I'd like the entries repeated exactly, without their pictures.

[Dataset items]
■ ■ ■ ■ ■

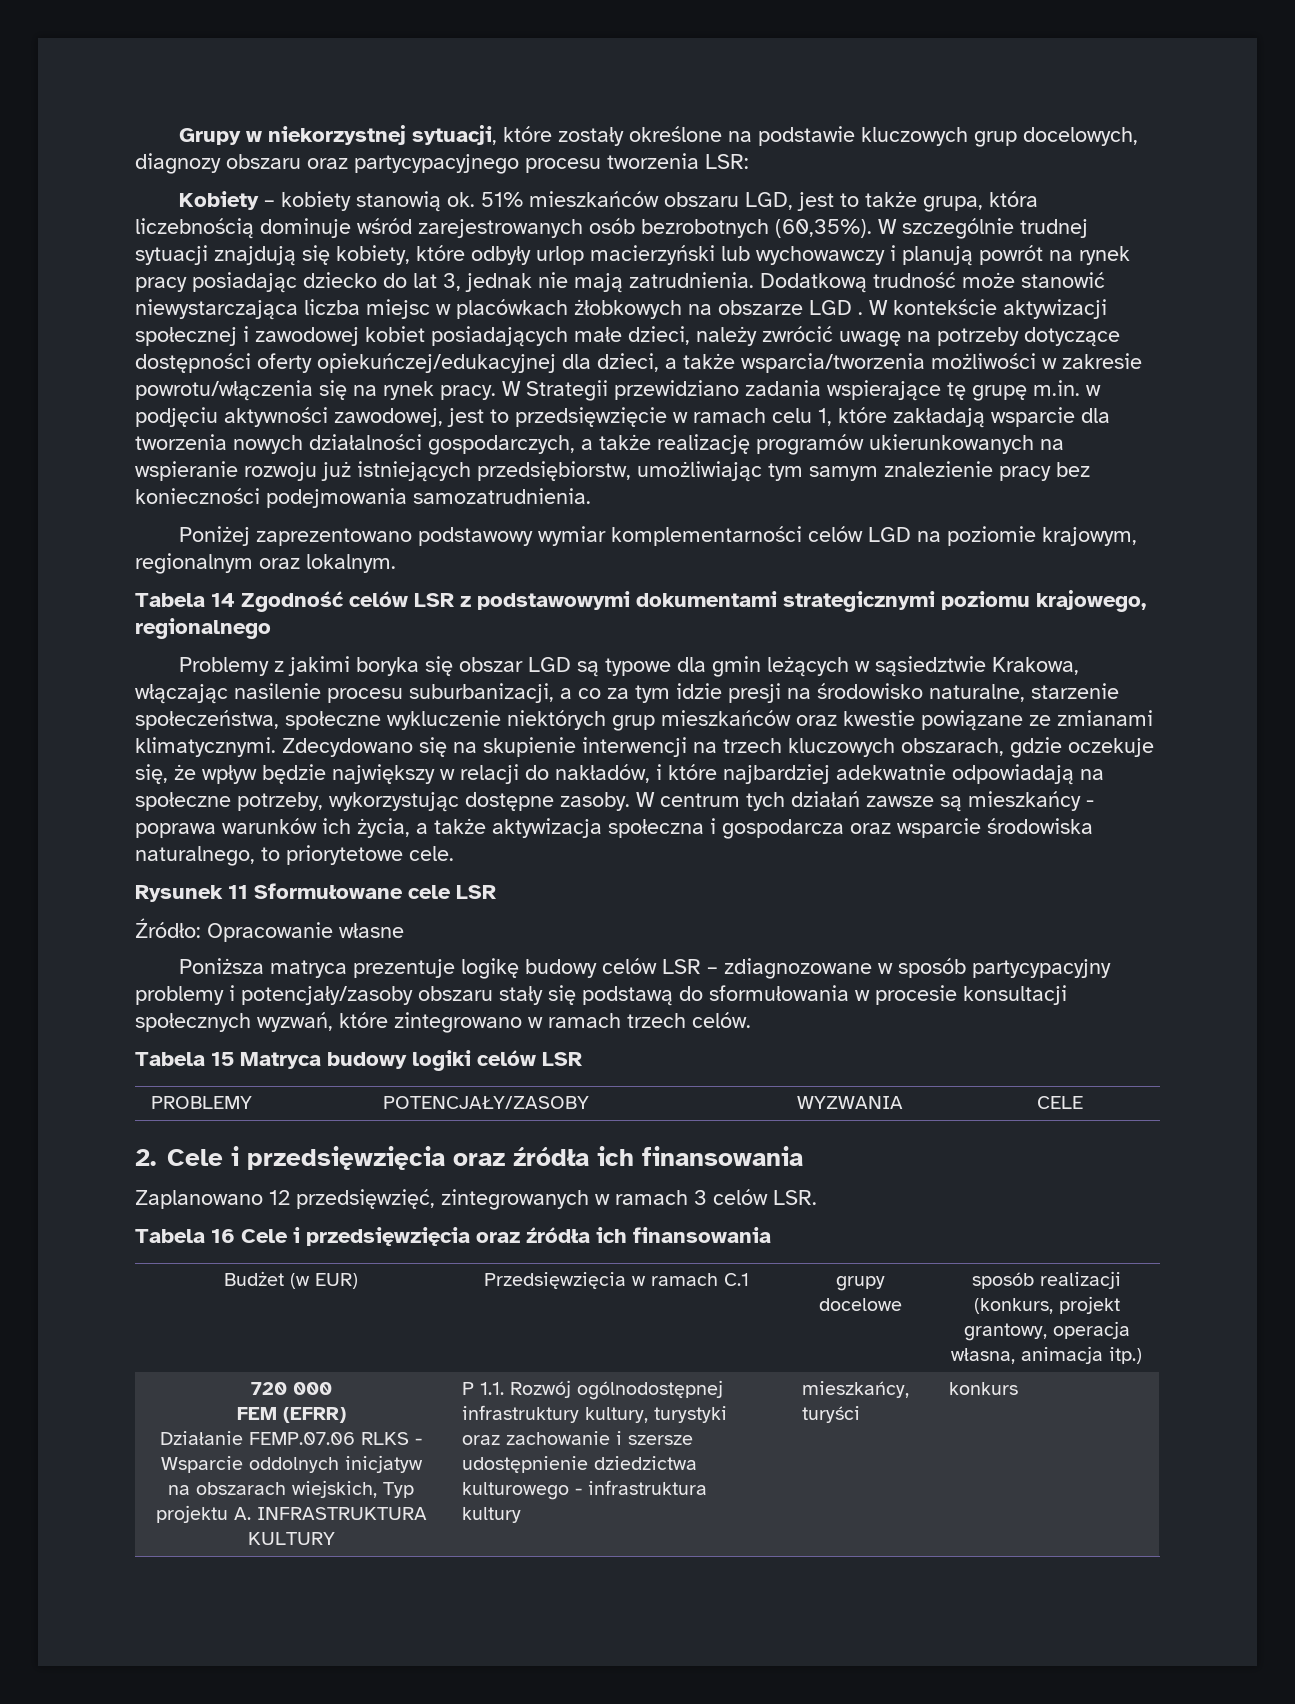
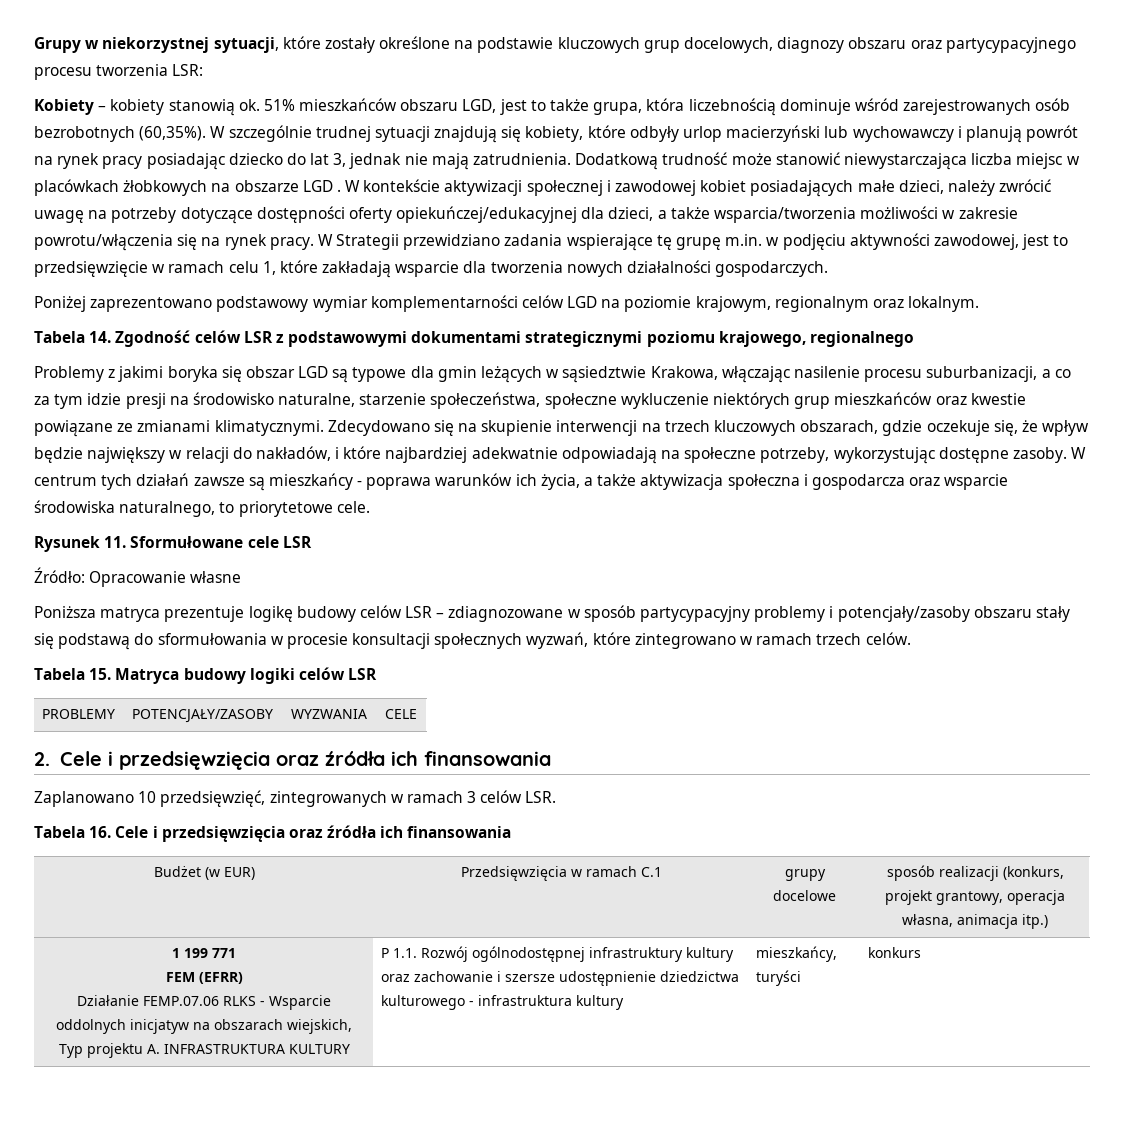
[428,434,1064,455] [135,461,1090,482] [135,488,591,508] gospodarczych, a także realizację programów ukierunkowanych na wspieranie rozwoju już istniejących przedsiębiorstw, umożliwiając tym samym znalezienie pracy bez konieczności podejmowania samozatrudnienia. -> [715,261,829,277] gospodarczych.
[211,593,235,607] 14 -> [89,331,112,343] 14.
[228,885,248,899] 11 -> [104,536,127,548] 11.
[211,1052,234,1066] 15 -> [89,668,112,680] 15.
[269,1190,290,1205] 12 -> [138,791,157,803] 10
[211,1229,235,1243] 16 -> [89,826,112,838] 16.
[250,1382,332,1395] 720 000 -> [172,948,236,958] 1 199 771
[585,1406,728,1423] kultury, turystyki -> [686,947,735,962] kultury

■ ■ ■ ■ ■

__Exercise response__
[428,434,1064,455] [135,461,1090,482] [135,488,591,508] gospodarczych, a także realizację programów ukierunkowanych na wspieranie rozwoju już istniejących przedsiębiorstw, umożliwiając tym samym znalezienie pracy bez konieczności podejmowania samozatrudnienia. -> [715,261,829,277] gospodarczych.
[211,593,235,607] 14 -> [89,331,112,343] 14.
[228,885,248,899] 11 -> [104,536,127,548] 11.
[211,1052,234,1066] 15 -> [89,668,112,680] 15.
[269,1190,290,1205] 12 -> [138,791,157,803] 10
[211,1229,235,1243] 16 -> [89,826,112,838] 16.
[250,1382,332,1395] 720 000 -> [172,948,236,958] 1 199 771
[585,1406,728,1423] kultury, turystyki -> [686,947,735,962] kultury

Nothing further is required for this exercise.